(PAGE EXCERPT)

[libcxxabi] Re-organized inheritance structure to remove CRTP in cxa_guard

Currently, the `InitByte...` classes inherit from `GuardObject` so they can
access the `base_address`, `init_byte_address` and `thread_id_address`. Then,
since `GuardObject` needs to call `acquire`/`release`/`abort_init_byte`, it uses
the curiously recurring template pattern (CRTP). This is rather messy.

Instead, we'll have `GuardObject` contain an instance of `InitByte`, and pass it
the addresses it needs in the constructor. `GuardObject` doesn't need the
addresses anyways, so it makes more sense for `InitByte` to keep them instead of
`GuardObject`. Then, `GuardObject` can call `acquire`/`release`/`abort` as one
of `InitByte`'s member functions.

Organizing things this way not only gets rid of the use of the CRTP, but also
improves separation of concerns a bit since the `InitByte` classes are no longer
indirectly responsible for things because of their inheritance from
`GuardObject`. This means we no longer have strange things like calling
`InitByteFutex.cxa_guard_acquire`, instead we call
`GuardObject<InitByteFutex>.cxa_guard_acquire`.

This is the 4th of 5 changes to overhaul cxa_guard.
See D108343 for what the final result will be.

Depends on D115367

Reviewed By: ldionne, #libc_abi

Differential Revision: https://reviews.llvm.org/D115368
This commit is contained in:
Daniel McIntosh 2021-12-08 13:16:21 -05:00
parent 847ea76219
commit 29be7c9c4f
2 changed files with 182 additions and 134 deletions

View File

@ -23,9 +23,15 @@
* the thread currently performing initialization is stored in the second word.

(End PAGE EXCERPT)
(DATASET EXCERPT)

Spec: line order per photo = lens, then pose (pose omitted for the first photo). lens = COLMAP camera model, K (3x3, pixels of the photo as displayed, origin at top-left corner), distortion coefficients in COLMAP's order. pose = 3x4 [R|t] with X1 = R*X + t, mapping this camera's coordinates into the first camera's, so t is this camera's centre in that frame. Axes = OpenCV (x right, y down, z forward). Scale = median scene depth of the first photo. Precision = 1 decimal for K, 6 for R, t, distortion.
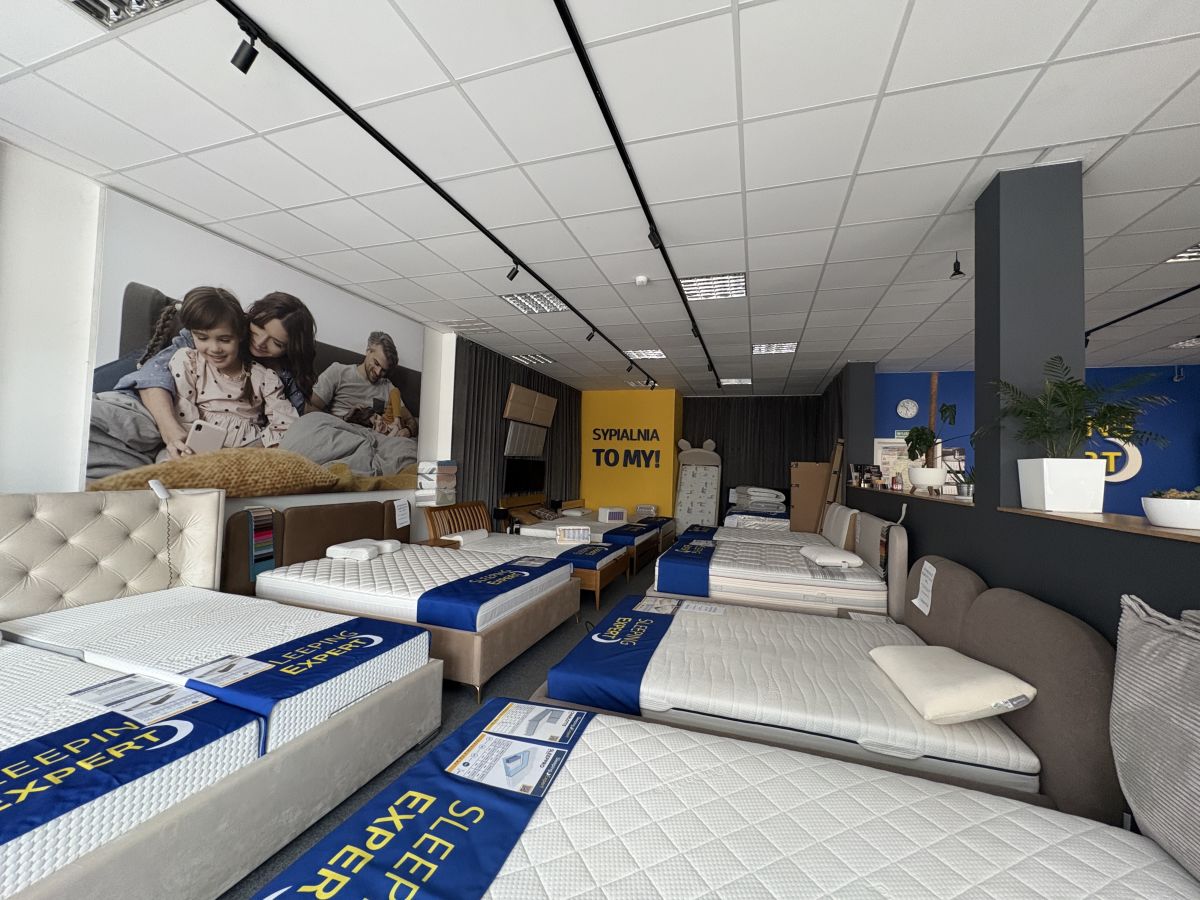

(End DATASET EXCERPT)

- **QUESTIONS TO ANSWER**:
1. Can you summarize the cxa_guard commit message above in two sentences?
2. In the cxa_guard commit message, which addresses do the `InitByte...` classes currently get access to by inheriting from `GuardObject`?

- **ANSWERS PER TASK**:
1. The commit reorganizes cxa_guard so that `GuardObject` holds an instance of `InitByte` and passes it the addresses it needs in the constructor, instead of the `InitByte` classes inheriting from `GuardObject` through the curiously recurring template pattern. This removes the CRTP and improves separation of concerns, so calls take the form `GuardObject<InitByteFutex>.cxa_guard_acquire`; it is the fourth of five changes to overhaul cxa_guard.

2.
- `base_address`
- `init_byte_address`
- `thread_id_address`